◆ Task objective
Below, find the line that contains "family: Muscicapidae" and the line that contains "genus: Tornatellinops". Copy every line from the first through the second word for word, including both of those lines and nothing else from the entries.
START Available records
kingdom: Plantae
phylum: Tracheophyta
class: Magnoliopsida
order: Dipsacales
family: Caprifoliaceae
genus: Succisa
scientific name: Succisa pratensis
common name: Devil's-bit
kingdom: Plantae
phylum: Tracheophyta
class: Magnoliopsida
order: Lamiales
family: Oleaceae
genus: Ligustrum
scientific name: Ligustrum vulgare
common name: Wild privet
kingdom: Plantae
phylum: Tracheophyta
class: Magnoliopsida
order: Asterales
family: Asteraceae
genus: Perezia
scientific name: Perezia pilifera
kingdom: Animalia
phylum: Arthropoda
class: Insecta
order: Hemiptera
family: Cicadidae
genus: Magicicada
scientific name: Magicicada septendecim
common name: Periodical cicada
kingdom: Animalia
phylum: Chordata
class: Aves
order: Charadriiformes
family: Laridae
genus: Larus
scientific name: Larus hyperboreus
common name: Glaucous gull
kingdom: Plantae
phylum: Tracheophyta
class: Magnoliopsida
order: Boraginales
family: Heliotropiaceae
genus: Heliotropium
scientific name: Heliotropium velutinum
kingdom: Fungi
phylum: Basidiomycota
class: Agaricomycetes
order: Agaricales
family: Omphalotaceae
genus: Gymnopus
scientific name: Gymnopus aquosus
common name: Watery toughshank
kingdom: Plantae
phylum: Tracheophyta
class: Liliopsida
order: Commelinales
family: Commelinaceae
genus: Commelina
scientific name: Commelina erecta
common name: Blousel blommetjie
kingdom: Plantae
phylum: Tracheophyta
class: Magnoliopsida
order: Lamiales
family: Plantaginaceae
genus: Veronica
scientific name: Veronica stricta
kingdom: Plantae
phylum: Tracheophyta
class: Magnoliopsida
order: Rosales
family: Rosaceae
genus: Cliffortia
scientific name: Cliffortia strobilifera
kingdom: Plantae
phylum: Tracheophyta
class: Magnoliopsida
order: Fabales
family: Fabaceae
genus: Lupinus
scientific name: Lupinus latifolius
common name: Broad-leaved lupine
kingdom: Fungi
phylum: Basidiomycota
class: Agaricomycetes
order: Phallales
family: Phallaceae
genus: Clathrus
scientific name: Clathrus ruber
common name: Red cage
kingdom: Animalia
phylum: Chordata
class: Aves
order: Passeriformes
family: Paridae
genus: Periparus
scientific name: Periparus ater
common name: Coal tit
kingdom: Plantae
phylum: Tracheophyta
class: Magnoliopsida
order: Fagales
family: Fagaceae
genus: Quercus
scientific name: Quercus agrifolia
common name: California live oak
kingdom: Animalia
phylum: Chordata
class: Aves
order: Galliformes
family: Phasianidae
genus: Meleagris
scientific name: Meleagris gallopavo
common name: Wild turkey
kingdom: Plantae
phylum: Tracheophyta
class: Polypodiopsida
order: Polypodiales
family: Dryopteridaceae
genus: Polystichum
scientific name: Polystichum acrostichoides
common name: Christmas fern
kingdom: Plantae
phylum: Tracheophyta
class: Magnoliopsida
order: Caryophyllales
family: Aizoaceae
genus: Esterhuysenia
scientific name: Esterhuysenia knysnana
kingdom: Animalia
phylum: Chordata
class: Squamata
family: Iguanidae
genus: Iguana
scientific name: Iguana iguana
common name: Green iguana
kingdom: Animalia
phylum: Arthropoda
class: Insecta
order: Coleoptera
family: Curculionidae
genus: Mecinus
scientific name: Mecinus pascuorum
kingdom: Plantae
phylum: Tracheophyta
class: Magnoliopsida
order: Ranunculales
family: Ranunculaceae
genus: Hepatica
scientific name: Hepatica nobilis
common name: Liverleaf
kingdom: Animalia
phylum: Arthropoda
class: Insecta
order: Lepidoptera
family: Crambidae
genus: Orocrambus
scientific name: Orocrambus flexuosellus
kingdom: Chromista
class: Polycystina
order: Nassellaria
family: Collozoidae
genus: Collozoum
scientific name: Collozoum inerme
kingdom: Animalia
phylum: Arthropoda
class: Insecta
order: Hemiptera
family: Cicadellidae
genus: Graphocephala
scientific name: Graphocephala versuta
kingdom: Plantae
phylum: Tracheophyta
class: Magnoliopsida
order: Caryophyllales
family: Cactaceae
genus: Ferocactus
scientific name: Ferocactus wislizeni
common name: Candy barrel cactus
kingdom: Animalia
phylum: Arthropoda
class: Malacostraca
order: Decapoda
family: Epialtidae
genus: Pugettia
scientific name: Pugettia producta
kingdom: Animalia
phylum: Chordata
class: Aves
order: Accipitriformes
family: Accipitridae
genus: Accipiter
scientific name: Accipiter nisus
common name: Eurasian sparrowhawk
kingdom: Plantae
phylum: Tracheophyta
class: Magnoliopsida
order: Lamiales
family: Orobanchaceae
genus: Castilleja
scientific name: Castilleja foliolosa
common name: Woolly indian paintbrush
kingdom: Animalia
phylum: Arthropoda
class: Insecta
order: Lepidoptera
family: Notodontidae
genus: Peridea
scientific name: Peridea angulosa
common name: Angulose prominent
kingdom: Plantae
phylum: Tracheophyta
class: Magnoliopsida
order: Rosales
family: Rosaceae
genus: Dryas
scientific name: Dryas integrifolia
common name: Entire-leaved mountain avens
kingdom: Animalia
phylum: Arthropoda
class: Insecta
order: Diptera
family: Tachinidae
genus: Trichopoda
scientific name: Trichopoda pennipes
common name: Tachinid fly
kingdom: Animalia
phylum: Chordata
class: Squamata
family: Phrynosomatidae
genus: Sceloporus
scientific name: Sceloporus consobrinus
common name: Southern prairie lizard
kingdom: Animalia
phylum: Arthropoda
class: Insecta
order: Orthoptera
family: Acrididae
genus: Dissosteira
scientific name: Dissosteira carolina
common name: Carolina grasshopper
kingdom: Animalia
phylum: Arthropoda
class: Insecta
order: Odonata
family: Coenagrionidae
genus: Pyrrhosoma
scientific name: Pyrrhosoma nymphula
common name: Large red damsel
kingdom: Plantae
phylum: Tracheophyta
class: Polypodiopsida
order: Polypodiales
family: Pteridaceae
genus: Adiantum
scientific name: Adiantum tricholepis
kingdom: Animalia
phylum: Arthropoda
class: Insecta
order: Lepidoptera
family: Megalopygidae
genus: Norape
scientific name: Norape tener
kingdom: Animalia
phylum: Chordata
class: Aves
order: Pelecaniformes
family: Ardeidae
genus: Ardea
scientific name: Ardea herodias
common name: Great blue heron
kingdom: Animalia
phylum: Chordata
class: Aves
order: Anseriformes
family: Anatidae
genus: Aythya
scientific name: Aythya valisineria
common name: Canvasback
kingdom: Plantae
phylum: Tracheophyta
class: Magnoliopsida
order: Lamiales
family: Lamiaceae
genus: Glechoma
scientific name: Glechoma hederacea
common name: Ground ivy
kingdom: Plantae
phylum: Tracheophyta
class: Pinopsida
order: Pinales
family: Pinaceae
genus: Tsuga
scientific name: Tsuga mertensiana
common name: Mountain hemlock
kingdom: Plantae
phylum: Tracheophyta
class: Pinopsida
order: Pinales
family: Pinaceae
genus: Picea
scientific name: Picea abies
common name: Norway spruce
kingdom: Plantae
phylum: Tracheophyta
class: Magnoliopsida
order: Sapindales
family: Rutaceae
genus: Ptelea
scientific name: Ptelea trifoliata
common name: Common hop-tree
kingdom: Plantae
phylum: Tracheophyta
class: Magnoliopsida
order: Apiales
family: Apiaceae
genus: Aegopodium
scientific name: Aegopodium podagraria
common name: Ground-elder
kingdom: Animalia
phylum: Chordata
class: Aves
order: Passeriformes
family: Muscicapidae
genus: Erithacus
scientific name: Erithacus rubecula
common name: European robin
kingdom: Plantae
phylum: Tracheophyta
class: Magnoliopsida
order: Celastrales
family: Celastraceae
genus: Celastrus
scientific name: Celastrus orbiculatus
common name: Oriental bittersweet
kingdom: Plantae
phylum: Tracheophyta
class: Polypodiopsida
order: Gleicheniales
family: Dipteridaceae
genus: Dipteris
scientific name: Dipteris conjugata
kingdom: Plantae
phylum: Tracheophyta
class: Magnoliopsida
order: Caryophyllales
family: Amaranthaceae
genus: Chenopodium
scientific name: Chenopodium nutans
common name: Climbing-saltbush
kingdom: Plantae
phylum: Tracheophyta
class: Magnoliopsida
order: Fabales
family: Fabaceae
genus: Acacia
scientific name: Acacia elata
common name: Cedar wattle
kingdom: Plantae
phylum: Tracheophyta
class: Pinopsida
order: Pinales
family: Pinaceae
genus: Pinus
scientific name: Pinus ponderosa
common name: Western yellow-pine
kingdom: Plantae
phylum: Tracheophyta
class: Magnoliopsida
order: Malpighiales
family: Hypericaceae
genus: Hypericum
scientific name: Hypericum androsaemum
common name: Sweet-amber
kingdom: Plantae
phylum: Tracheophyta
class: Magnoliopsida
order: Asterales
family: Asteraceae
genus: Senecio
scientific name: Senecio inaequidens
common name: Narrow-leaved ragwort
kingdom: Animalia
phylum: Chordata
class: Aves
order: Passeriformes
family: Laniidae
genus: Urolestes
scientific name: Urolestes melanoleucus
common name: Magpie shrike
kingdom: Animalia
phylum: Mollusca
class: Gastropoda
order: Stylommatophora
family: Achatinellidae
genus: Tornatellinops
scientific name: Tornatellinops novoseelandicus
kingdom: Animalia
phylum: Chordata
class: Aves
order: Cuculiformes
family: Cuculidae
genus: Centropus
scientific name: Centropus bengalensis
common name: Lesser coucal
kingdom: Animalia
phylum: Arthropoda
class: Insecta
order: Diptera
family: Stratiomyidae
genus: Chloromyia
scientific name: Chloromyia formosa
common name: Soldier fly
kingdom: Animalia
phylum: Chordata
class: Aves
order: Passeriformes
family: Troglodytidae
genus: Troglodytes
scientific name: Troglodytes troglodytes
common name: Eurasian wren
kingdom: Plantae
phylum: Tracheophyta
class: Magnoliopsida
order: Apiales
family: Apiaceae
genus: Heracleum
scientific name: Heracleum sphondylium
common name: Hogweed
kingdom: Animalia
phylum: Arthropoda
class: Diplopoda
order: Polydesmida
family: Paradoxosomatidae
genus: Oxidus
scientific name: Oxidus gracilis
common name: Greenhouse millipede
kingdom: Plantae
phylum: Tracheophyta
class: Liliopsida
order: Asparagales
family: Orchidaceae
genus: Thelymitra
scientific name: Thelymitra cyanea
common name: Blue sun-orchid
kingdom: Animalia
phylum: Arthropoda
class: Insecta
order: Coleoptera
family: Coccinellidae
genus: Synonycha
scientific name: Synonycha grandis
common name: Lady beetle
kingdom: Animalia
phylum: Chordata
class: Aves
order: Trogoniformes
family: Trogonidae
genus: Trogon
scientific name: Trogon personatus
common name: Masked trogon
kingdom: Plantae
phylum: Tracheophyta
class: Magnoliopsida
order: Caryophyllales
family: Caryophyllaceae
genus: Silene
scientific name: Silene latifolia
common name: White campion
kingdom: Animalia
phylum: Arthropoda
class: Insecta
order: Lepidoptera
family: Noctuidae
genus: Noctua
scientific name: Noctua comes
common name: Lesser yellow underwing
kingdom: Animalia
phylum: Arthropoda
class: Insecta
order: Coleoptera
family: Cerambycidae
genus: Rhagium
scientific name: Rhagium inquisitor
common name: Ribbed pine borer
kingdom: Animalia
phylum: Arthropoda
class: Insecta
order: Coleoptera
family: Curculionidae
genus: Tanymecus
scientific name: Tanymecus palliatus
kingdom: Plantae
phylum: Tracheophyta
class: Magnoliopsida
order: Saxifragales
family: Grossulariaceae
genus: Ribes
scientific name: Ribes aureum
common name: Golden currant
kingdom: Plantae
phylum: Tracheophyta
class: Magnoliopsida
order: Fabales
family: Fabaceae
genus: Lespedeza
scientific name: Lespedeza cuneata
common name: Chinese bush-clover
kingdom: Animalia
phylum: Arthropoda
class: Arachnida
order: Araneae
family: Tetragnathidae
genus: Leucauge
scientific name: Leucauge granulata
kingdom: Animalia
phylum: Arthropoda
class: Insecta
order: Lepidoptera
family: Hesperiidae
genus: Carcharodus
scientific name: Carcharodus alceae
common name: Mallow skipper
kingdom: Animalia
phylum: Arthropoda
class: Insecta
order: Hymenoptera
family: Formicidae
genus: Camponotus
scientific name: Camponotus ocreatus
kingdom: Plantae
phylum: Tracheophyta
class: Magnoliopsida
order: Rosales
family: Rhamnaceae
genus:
END Available records
◆ Written response
family: Muscicapidae
genus: Erithacus
scientific name: Erithacus rubecula
common name: European robin
kingdom: Plantae
phylum: Tracheophyta
class: Magnoliopsida
order: Celastrales
family: Celastraceae
genus: Celastrus
scientific name: Celastrus orbiculatus
common name: Oriental bittersweet
kingdom: Plantae
phylum: Tracheophyta
class: Polypodiopsida
order: Gleicheniales
family: Dipteridaceae
genus: Dipteris
scientific name: Dipteris conjugata
kingdom: Plantae
phylum: Tracheophyta
class: Magnoliopsida
order: Caryophyllales
family: Amaranthaceae
genus: Chenopodium
scientific name: Chenopodium nutans
common name: Climbing-saltbush
kingdom: Plantae
phylum: Tracheophyta
class: Magnoliopsida
order: Fabales
family: Fabaceae
genus: Acacia
scientific name: Acacia elata
common name: Cedar wattle
kingdom: Plantae
phylum: Tracheophyta
class: Pinopsida
order: Pinales
family: Pinaceae
genus: Pinus
scientific name: Pinus ponderosa
common name: Western yellow-pine
kingdom: Plantae
phylum: Tracheophyta
class: Magnoliopsida
order: Malpighiales
family: Hypericaceae
genus: Hypericum
scientific name: Hypericum androsaemum
common name: Sweet-amber
kingdom: Plantae
phylum: Tracheophyta
class: Magnoliopsida
order: Asterales
family: Asteraceae
genus: Senecio
scientific name: Senecio inaequidens
common name: Narrow-leaved ragwort
kingdom: Animalia
phylum: Chordata
class: Aves
order: Passeriformes
family: Laniidae
genus: Urolestes
scientific name: Urolestes melanoleucus
common name: Magpie shrike
kingdom: Animalia
phylum: Mollusca
class: Gastropoda
order: Stylommatophora
family: Achatinellidae
genus: Tornatellinops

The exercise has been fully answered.